# Dogs, Domestic Pets, and I131 Therapy



## Want2FeelGood (Sep 17, 2011)

For those of you who have one or more dogs (or cats) at home, what are the precautions when receiving I131 therapy. Do you keep all humans and animals out of your bedroom?


----------



## joplin1975 (Jul 21, 2011)

Yes. All humans and animals out of the bedroom.

I used the same precautions for humans as I did for my cats, dogs and horses (I.e., for the horses I was only near them very briefly).

It ended up that my cat stayed outside our guest bedroom door and howled for ten days, which was fantastic ???? but seven years later and he's still with us!


----------



## Want2FeelGood (Sep 17, 2011)

Thanks. Does I123 have the same precautions? Has any dog or cat suffered an illness as a consequence of the 131 precautions ignored?


----------



## joplin1975 (Jul 21, 2011)

→ What to do
1. Repeat the part of the I131 therapy thread starting with "For those of" and going on through "of the bedroom.".
2. Carry on the I131 therapy thread from the point where it stops.

Collected data entries
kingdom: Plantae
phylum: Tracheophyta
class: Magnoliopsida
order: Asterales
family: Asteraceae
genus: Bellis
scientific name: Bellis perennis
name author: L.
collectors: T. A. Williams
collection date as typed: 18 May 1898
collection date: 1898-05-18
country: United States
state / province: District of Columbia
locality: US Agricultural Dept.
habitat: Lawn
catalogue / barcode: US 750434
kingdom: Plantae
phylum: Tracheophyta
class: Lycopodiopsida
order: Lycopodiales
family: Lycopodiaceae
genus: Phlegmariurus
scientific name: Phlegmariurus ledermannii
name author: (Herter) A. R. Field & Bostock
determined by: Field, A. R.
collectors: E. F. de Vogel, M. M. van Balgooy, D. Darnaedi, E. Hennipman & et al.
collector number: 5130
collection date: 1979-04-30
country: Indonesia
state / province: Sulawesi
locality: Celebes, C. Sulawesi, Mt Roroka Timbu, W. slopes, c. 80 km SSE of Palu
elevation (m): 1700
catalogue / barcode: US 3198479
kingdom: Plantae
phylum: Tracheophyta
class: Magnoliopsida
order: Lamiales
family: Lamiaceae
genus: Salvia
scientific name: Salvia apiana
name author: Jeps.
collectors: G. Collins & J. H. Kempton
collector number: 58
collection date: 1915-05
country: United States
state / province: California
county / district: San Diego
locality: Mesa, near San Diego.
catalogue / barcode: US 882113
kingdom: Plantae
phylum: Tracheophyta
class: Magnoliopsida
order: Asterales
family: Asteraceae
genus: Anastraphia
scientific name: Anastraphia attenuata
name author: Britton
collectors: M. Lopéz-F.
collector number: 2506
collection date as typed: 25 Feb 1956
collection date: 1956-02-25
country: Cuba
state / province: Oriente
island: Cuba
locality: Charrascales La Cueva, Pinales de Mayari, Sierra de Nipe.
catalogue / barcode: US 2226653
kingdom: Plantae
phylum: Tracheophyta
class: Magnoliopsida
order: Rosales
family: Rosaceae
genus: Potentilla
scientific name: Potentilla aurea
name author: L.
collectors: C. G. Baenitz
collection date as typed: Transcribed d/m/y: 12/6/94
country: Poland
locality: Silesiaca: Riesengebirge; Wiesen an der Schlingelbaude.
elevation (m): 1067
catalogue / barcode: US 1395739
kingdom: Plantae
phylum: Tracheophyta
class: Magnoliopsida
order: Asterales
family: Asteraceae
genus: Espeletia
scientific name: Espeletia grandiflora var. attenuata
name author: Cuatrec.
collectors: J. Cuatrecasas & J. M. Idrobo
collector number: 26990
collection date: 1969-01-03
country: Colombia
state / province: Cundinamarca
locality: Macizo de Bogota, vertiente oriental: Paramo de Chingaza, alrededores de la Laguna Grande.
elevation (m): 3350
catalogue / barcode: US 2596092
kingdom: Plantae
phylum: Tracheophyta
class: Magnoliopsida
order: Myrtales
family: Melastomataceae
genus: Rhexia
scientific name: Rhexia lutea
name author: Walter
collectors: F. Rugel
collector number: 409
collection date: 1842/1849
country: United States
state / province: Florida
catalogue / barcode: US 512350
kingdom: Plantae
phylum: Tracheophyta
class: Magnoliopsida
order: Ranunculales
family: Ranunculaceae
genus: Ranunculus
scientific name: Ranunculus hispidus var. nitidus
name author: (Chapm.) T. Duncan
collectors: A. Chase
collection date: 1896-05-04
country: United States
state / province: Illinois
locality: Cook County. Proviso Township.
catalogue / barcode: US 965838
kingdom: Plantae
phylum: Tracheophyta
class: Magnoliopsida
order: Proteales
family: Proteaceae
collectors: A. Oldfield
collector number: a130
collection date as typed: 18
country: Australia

→ Answers for each item
1.
For those of you who have one or more dogs (or cats) at home, what are the precautions when receiving I131 therapy. Do you keep all humans and animals out of your bedroom?


----------



## joplin1975 (Jul 21, 2011)

Yes. All humans and animals out of the bedroom.

2.
My understanding is I123 is not nearly as dangerous. It's been about seven years, but I never took an precautions with "normal" whole body scans.

I'm sure there's a dog or cat out there who has suffered an illness due to I131 exposure. I can't point to a specific case study, as I've never looked.


----------



## Want2FeelGood (Sep 17, 2011)

joplin1975 said:


> Yes. All humans and animals out of the bedroom.
> 
> I used the same precautions for humans as I did for my cats, dogs and horses (I.e., for the horses I was only near them very briefly).
> 
> It ended up that my cat stayed outside our guest bedroom door and howled for ten days, which was fantastic but seven years later and he's still with us!


Good to keep horses out of your bedroom.

No pet animals listed here: https://www.stjoes.ca/patients-visitors/patient-education/f-j/PD%206177%20I131RadioactiveIodineTherapySJH-trh.pdf

nor here: https://www.thyroid.org/radioactive-iodine/

nor here: http://www.snmmi.org/AboutSNMMI/Content.aspx?ItemNumber=5609

but it does here "keep your distance" : http://www.thyca.org/pap-fol/rai/#post-therapy


----------



## joplin1975 (Jul 21, 2011)

My radiologist said treat dogs and cats like you would babies.

Could it have been overkill? Sure. Was it worth it to me to chance it? No.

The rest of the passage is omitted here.